President Joe Biden shot down his fellow Democrats’ push to forgive up to $50,000 in federal student debt per borrower.

“I will not make that happen,” the president responded when an attendee at a CNN town hall Tuesday night asked him what he would do to cancel a loan burden of up to $50,000 for millions of Americans.

The comments will disappoint student loan holders waiting to see whether Biden eases their financial strain and congressional Democrats who have urged him to take action. Lawmakers led by Senate Majority Leader Chuck Schumer, D-N.Y., Sen. Elizabeth Warren, D-Mass., and Rep. Ayanna Pressley, D-Mass., earlier this month pushed Biden to cancel $50,000 in debt and argued he had the power to do so without Congress.

On Tuesday, Biden said, “I don’t think I have the authority” to forgive such a large debt burden through executive action. He added that he is “prepared to write off $10,000 in debt” — the amount he proposed during the 2020 presidential campaign.

Biden has said he would sign legislation forgiving up to $10,000 in student loans if Congress passes it. The White House is also reviewing his legal authority on the issue.

Schumer and Warren on Wednesday again called on Biden to cancel $50,000 in debt. In a joint statement, the senators noted that Presidents Barack Obama and Donald Trump used executive power to forgive student loans and said they are confident the Biden administration will agree with legal experts “who have concluded that the administration has broad authority to immediately deliver much-needed relief to millions of Americans.”
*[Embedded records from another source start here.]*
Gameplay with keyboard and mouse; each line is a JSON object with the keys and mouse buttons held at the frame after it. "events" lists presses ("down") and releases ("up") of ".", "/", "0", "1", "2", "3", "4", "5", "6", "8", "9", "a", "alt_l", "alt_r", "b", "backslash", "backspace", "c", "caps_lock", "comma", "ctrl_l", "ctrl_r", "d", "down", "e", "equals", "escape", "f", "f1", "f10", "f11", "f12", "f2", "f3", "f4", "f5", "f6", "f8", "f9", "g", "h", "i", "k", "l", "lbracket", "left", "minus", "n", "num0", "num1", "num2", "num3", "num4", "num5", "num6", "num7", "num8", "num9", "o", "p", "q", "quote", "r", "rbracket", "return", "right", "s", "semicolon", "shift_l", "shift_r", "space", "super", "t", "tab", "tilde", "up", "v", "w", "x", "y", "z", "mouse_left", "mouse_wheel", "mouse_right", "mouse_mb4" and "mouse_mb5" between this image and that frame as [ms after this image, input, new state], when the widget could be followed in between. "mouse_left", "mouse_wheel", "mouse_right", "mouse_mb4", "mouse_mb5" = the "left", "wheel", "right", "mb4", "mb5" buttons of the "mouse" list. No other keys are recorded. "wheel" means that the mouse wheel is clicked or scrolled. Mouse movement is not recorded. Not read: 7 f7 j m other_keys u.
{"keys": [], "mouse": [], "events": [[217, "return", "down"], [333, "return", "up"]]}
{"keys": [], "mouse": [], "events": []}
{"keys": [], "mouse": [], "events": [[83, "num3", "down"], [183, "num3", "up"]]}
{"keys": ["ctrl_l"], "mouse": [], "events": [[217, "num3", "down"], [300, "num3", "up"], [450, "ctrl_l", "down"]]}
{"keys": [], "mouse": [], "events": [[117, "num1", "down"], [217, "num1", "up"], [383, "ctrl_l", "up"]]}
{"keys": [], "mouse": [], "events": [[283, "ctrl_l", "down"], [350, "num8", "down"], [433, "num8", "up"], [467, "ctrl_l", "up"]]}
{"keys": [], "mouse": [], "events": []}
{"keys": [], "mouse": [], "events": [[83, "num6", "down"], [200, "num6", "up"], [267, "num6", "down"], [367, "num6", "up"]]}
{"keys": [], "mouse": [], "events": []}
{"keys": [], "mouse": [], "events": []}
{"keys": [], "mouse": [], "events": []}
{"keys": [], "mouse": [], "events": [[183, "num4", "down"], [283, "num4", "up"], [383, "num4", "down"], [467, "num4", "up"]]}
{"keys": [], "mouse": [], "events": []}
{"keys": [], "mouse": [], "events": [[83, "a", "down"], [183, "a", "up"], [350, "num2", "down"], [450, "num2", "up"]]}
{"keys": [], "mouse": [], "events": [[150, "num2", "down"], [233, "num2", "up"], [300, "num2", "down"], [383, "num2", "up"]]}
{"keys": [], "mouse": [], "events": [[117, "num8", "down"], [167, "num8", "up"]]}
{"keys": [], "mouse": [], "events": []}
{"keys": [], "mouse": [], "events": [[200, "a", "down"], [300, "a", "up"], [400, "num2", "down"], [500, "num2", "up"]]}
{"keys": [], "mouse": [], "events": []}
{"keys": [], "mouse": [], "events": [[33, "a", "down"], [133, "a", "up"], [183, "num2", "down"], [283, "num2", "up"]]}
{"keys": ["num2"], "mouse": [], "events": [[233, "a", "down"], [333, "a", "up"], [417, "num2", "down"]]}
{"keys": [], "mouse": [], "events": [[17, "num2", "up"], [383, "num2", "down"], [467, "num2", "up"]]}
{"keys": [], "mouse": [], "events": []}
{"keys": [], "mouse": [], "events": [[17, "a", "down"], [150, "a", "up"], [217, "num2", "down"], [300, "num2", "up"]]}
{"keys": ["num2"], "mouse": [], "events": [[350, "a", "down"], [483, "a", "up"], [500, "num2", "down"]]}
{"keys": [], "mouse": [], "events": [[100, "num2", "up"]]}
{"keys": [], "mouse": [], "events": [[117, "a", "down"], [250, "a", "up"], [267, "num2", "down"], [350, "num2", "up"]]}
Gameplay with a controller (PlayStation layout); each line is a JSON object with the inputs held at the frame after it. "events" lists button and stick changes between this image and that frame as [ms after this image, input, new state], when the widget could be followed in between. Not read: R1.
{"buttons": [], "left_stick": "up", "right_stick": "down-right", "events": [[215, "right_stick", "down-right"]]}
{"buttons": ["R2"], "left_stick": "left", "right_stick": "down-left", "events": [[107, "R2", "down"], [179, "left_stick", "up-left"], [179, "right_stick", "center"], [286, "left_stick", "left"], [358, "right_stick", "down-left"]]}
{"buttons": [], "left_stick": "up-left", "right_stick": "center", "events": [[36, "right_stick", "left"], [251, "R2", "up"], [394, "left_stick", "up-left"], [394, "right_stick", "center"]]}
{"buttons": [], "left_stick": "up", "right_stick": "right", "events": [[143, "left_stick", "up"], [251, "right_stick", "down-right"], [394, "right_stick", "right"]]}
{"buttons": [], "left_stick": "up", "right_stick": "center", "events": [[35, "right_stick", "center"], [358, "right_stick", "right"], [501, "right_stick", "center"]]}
“An ocean of student loan debt is holding back 43 million borrowers and disproportionately weighing down Black and Brown Americans,” Schumer and Warren said. “Cancelling $50,000 in federal student loan debt will help close the racial wealth gap, benefit the 40% of borrowers who do not have a college degree, and help stimulate the economy. It’s time to act. We will keep fighting.”

In ruling out forgiving $50,000 in debt, Biden said he had concerns about disproportionately helping people who went to prestigious colleges and secured high-paying jobs. The president said he would rather use the money to pay for early childhood education.

Rep. Alexandria Ocasio-Cortez, D-N.Y., criticized Biden’s arguments in a pair of tweets early Wednesday. She downplayed the importance of the school borrowers attended, saying “entire generations of working class kids were encouraged to go into more debt under the guise of elitism.”

She added that the government should not have to make a choice between supporting early childhood education and relieving student debt.

“We can have both,” Ocasio-Cortez wrote.